Are these two statements equivalent? (from NerdDinner tutorial)

Basically I want to know if the two statements below are ultimately exactly the same. The NerdDinner tutorial states that IQueryable<> objects won't query the database until we attempt to access/iterate over the data or call ToList on it. So aside from returning the same exact items do the two statements below also PERFORM the same as far as querying the database is concerned? If I had a million records, would one be better than the other?
I have the following statement:
return from party in entities.Parties
where party.PartyDate > DateTime.Now
orderby party.PartyDate
select party;
is that the same as:
return entities.Parties.Where(p => p.PartyDate > DateTime.Now);
They will perform exactly the same, yes - aside from the ordering. With a very slight change, they will compile into exactly the same code:
// Extension method syntax
return from party in entities.Parties
where party.PartyDate > DateTime.Now
orderby party.PartyDate
select party;
// Query expression
return entities.Parties
.Where(party => party.PartyDate > DateTime.Now)

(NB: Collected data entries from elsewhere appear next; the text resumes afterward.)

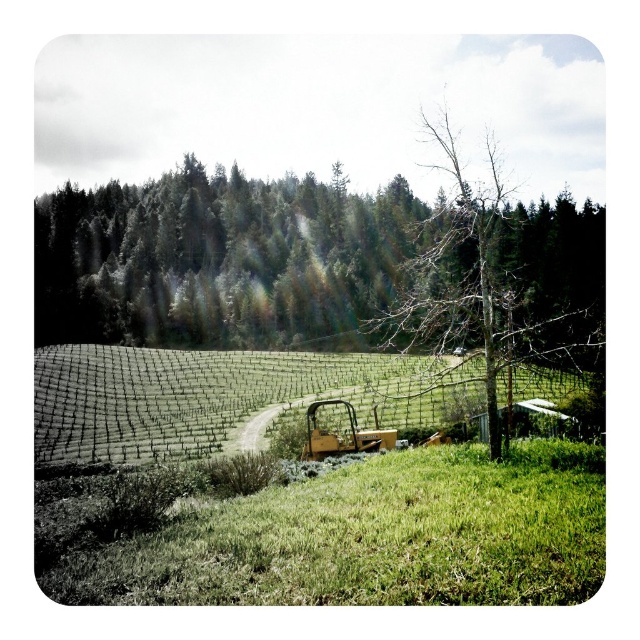
Which is above, green leafy tree at upper center or green netting at center?

green leafy tree at upper center is higher up.

Is green leafy tree at upper center bigger than green netting at center?

Indeed, green leafy tree at upper center has a larger size compared to green netting at center.

Find the location of a particular element. This screenshot has height=640, width=640. green leafy tree at upper center is located at coordinates (220, 259).

The width and height of the screenshot is (640, 640). Identify the location of green leafy tree at upper center. (220, 259).

Which of these two, green netting at center or bare wood tree at center, stands taller?

Standing taller between the two is bare wood tree at center.

Can you confirm if green netting at center is taller than bare wood tree at center?

In fact, green netting at center may be shorter than bare wood tree at center.

Which is in front, point (518, 384) or point (520, 362)?

Point (520, 362) is more forward.

The height and width of the screenshot is (640, 640). Identify the location of green netting at center. (221, 396).

Does green grass at lower center appear over green netting at center?

No, green grass at lower center is not above green netting at center.

In the scene shown: Is green grass at lower center positioned before green netting at center?

Yes.

You are a GUI agent. You are given a task and a screenshot of the screen. Output one action in this format:
    pyautogui.click(x=<x>, y=<y>)
    Task: Click on the green grass at lower center
    The image size is (640, 640).
    Given the screenshot: What is the action you would take?
    pyautogui.click(x=372, y=538)

This screenshot has height=640, width=640. Identify the location of green grass at lower center. (x=372, y=538).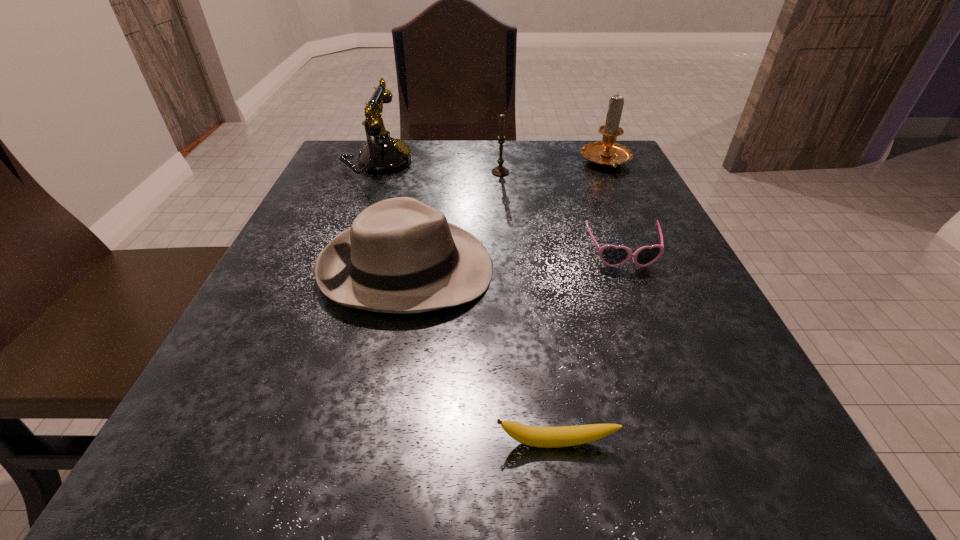
Where is `telephone`? telephone is located at coordinates (383, 154).

What are the coordinates of `the taller candle` in the screenshot? It's located at (607, 153).

Where is `the shorter candle`? This screenshot has width=960, height=540. the shorter candle is located at coordinates (500, 170).

This screenshot has height=540, width=960. Find the location of `the left candle`. the left candle is located at coordinates (500, 170).

Identify the location of fedora. This screenshot has width=960, height=540. (400, 255).

Locate an element on the screen. This screenshot has height=540, width=960. sunglasses is located at coordinates (611, 255).

At what (x,y) coordinates should I click in order to perform the action: click on banana. Please return your answer as a coordinate pair (x, y). This screenshot has width=960, height=540. Looking at the image, I should click on (543, 437).

Find the location of a particular element. vacant region located 0.350m on the dial of the telephone is located at coordinates (562, 163).

Find the location of `free space located 0.350m on the left of the taller candle`. free space located 0.350m on the left of the taller candle is located at coordinates (430, 163).

You are a GUI agent. You are given a task and a screenshot of the screen. Output one action in this format:
    pyautogui.click(x=<x>, y=<y>)
    Task: Click on the blank space located on the right of the shorter candle
    The height and width of the screenshot is (540, 960).
    Given the screenshot: What is the action you would take?
    pyautogui.click(x=629, y=172)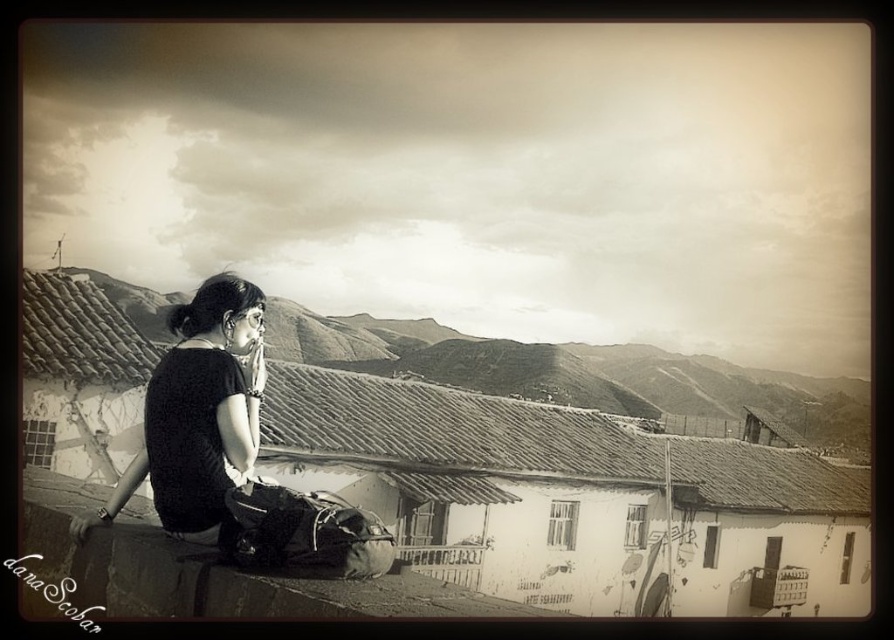
You are standing at the edge of the scene and want to sit down. Is the smooth concrete ledge at lower left available for sitting?

The smooth concrete ledge at lower left is located at point (106, 548), so yes, it is available for sitting as it is a flat surface.

You are a photographer trying to capture the woman in the scene. You notice the black matte shirt at center and the matte black backpack at lower center. Which object is closer to the left side of the frame?

The black matte shirt at center is positioned on the left side of the matte black backpack at lower center, so the black matte shirt at center is closer to the left side of the frame.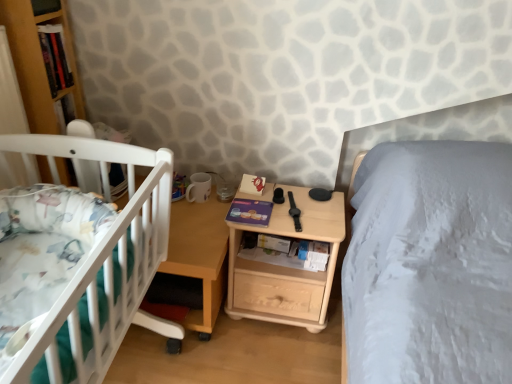
Question: From the image's perspective, is matte purple book at center, the 1th book in the bottom-to-top sequence, under hardcover book at upper left, the first book positioned from the top?

Choices:
 (A) yes
 (B) no

Answer: (A)

Question: Is the position of matte purple book at center, the 1th book in the bottom-to-top sequence, less distant than that of hardcover book at upper left, acting as the second book starting from the right?

Choices:
 (A) yes
 (B) no

Answer: (B)

Question: Is matte purple book at center, which is the first book from right to left, oriented away from hardcover book at upper left, acting as the second book starting from the right?

Choices:
 (A) yes
 (B) no

Answer: (B)

Question: Is matte purple book at center, which is the first book from right to left, directly adjacent to hardcover book at upper left, the second book from the bottom?

Choices:
 (A) no
 (B) yes

Answer: (A)

Question: Can you confirm if matte purple book at center, arranged as the second book when viewed from the top, is smaller than hardcover book at upper left, acting as the second book starting from the right?

Choices:
 (A) no
 (B) yes

Answer: (B)

Question: In terms of width, does white plastic crib at left look wider or thinner when compared to natural wood nightstand at center?

Choices:
 (A) thin
 (B) wide

Answer: (B)

Question: From the image's perspective, relative to natural wood nightstand at center, is white plastic crib at left above or below?

Choices:
 (A) below
 (B) above

Answer: (B)

Question: From a real-world perspective, relative to natural wood nightstand at center, is white plastic crib at left vertically above or below?

Choices:
 (A) above
 (B) below

Answer: (A)

Question: Choose the correct answer: Is white plastic crib at left inside natural wood nightstand at center or outside it?

Choices:
 (A) outside
 (B) inside

Answer: (A)

Question: Is matte purple book at center, which is the first book from right to left, situated inside natural wood nightstand at center or outside?

Choices:
 (A) outside
 (B) inside

Answer: (B)

Question: Considering the positions of point 270,211 and point 316,291, is point 270,211 closer or farther from the camera than point 316,291?

Choices:
 (A) farther
 (B) closer

Answer: (B)

Question: In terms of size, does matte purple book at center, arranged as the second book when viewed from the top, appear bigger or smaller than natural wood nightstand at center?

Choices:
 (A) small
 (B) big

Answer: (A)

Question: Is matte purple book at center, arranged as the second book when viewed from the top, wider or thinner than natural wood nightstand at center?

Choices:
 (A) thin
 (B) wide

Answer: (A)

Question: From the image's perspective, is white plastic crib at left located above or below matte purple book at center, which appears as the second book when viewed from the left?

Choices:
 (A) above
 (B) below

Answer: (B)

Question: From a real-world perspective, is white plastic crib at left positioned above or below matte purple book at center, which is the first book from right to left?

Choices:
 (A) above
 (B) below

Answer: (A)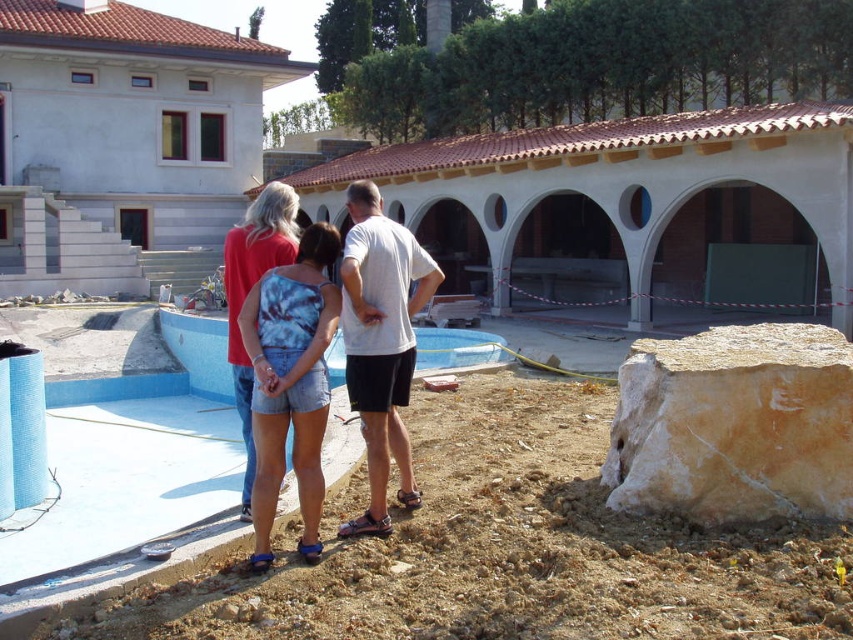
Is blue tie-dye tank top at center bigger than blue smooth pool at center?

No, blue tie-dye tank top at center is not bigger than blue smooth pool at center.

Who is higher up, blue tie-dye tank top at center or blue smooth pool at center?

Positioned higher is blue smooth pool at center.

Describe the element at coordinates (289, 381) in the screenshot. I see `blue tie-dye tank top at center` at that location.

The width and height of the screenshot is (853, 640). Find the location of `blue tie-dye tank top at center`. blue tie-dye tank top at center is located at coordinates (289, 381).

Can you confirm if tie-dye fabric shorts at center is bigger than blue smooth pool at center?

No.

Does tie-dye fabric shorts at center have a greater height compared to blue smooth pool at center?

Indeed, tie-dye fabric shorts at center has a greater height compared to blue smooth pool at center.

Who is more forward, [338,298] or [164,321]?

Point [338,298] is in front.

At what (x,y) coordinates should I click in order to perform the action: click on tie-dye fabric shorts at center. Please return your answer as a coordinate pair (x, y). The height and width of the screenshot is (640, 853). Looking at the image, I should click on (289, 381).

Is yellowish stone boulder at lower right to the right of tie-dye fabric shorts at center from the viewer's perspective?

Indeed, yellowish stone boulder at lower right is positioned on the right side of tie-dye fabric shorts at center.

Does point (708, 376) come in front of point (316, 324)?

No.

Identify the location of yellowish stone boulder at lower right. Image resolution: width=853 pixels, height=640 pixels. (734, 424).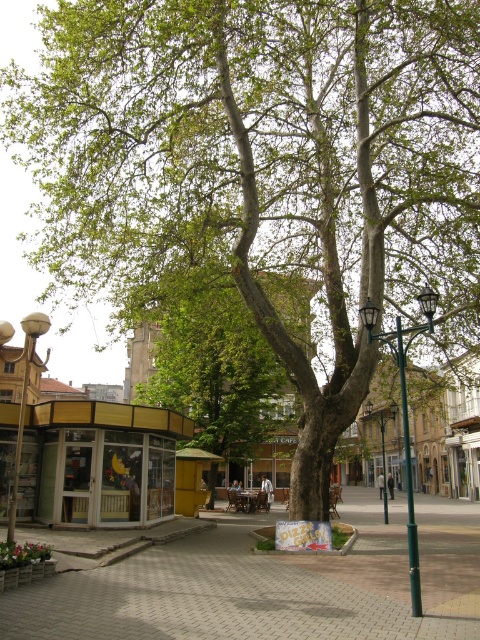
You are a tourist in the plaza and want to buy a souvenir. You see the yellow glass kiosk at center and the matte white lamp post at left. Which object is closer to the path leading to the main square? Please answer based on their positions relative to each other.

The yellow glass kiosk at center is positioned on the right side of matte white lamp post at left, so the matte white lamp post at left is closer to the path leading to the main square since it is positioned to the left of the kiosk.

You are standing in the plaza and want to take a photo of the point at coordinates (296, 288). Based on the distance provided, will this point be in focus if your camera is set to auto focus with a depth of field that can sharply capture objects up to 100 feet away?

The point at coordinates (296, 288) is 100.24 feet from the camera, which is slightly beyond the 100 feet depth of field limit. Therefore, the point may not be in focus.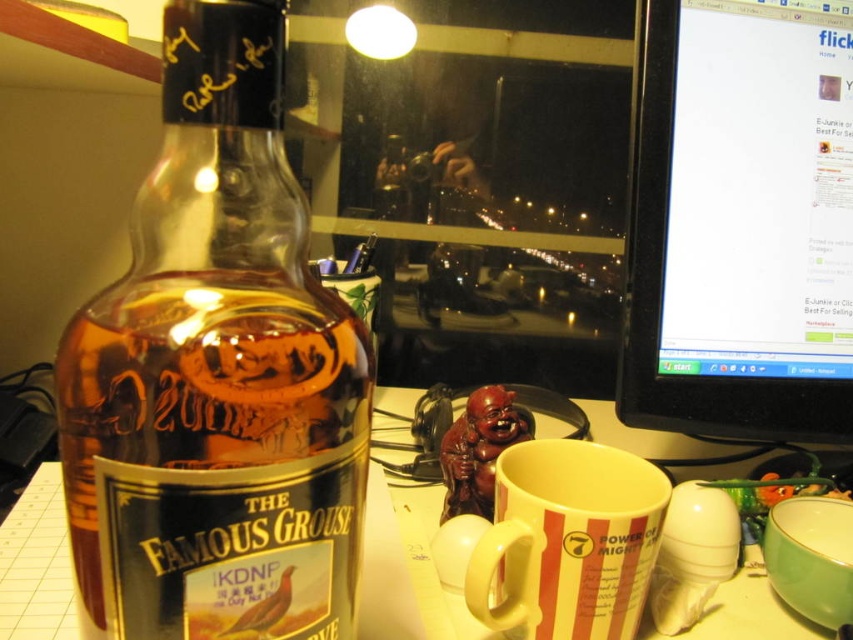
Does black glossy monitor at right have a greater width compared to white glossy table at lower center?

No.

Is black glossy monitor at right below white glossy table at lower center?

No, black glossy monitor at right is not below white glossy table at lower center.

This screenshot has width=853, height=640. What do you see at coordinates (740, 220) in the screenshot?
I see `black glossy monitor at right` at bounding box center [740, 220].

Where is `black glossy monitor at right`? black glossy monitor at right is located at coordinates (740, 220).

Between white glossy table at lower center and white striped mug at center, which one appears on the right side from the viewer's perspective?

From the viewer's perspective, white striped mug at center appears more on the right side.

Who is more forward, (770, 625) or (637, 483)?

Point (637, 483)

This screenshot has width=853, height=640. I want to click on white glossy table at lower center, so click(x=399, y=563).

From the picture: Is translucent glass bottle at left below black glossy monitor at right?

Indeed, translucent glass bottle at left is positioned under black glossy monitor at right.

Is translucent glass bottle at left bigger than black glossy monitor at right?

No.

Who is more distant from viewer, (137, 353) or (821, 237)?

Positioned behind is point (821, 237).

You are a GUI agent. You are given a task and a screenshot of the screen. Output one action in this format:
    pyautogui.click(x=<x>, y=<y>)
    Task: Click on the translucent glass bottle at left
    
    Given the screenshot: What is the action you would take?
    pyautogui.click(x=216, y=372)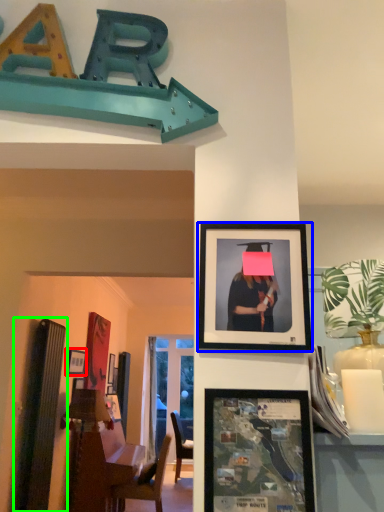
Question: Considering the real-world distances, which object is farthest from picture frame (highlighted by a red box)? picture frame (highlighted by a blue box) or bulletin board (highlighted by a green box)?

Choices:
 (A) picture frame
 (B) bulletin board

Answer: (A)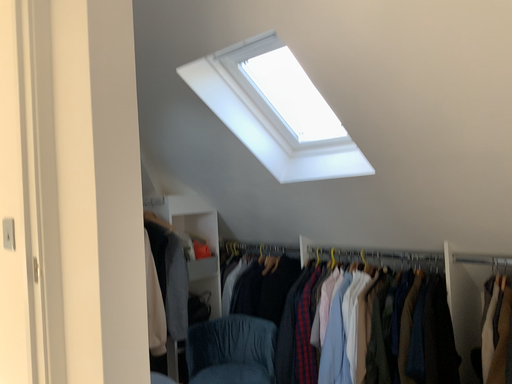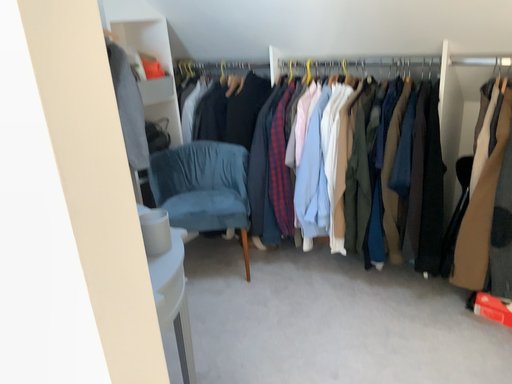
Question: How did the camera likely rotate when shooting the video?

Choices:
 (A) rotated upward
 (B) rotated downward

Answer: (B)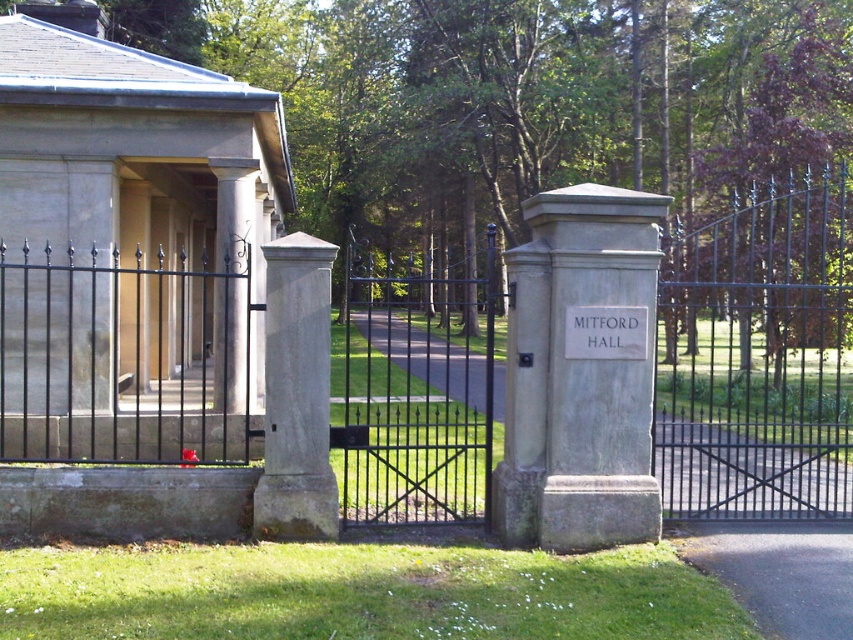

.OrderBy(party => party.PartyDate);
Note that as well as adding the OrderBy, I've also changed the name of the lambda expression parameter name to match that in the query expression.
Effectively the compiler transforms the first block into the second block before applying all the normal compilation steps. You can think of query expression support as being a bit like a preprocessor step.
I wrote about this in more detail in my Edulinq blog series, in Part 41: How Query Expressions Work.
YES. They are both the same, only the first one orders the results whereas the second one does no ordering.
The first statement converted to lambda form would look like this:
return entities.Parties
.Where(p => p.PartyDate > DateTime.Now)
.OrderBy(p => p.PartyDate)
.Select(p => p);
As far as performance is concerned, the query comprehension syntax is converted to the lambda syntax by the compiler; it's simply syntactic sugar. They perform equally because they're compiled to the same expression.
Yes, except the top one orders. Performance is pretty much on a par except for that.
First one is LinQ syntax, second one is a Lambda expression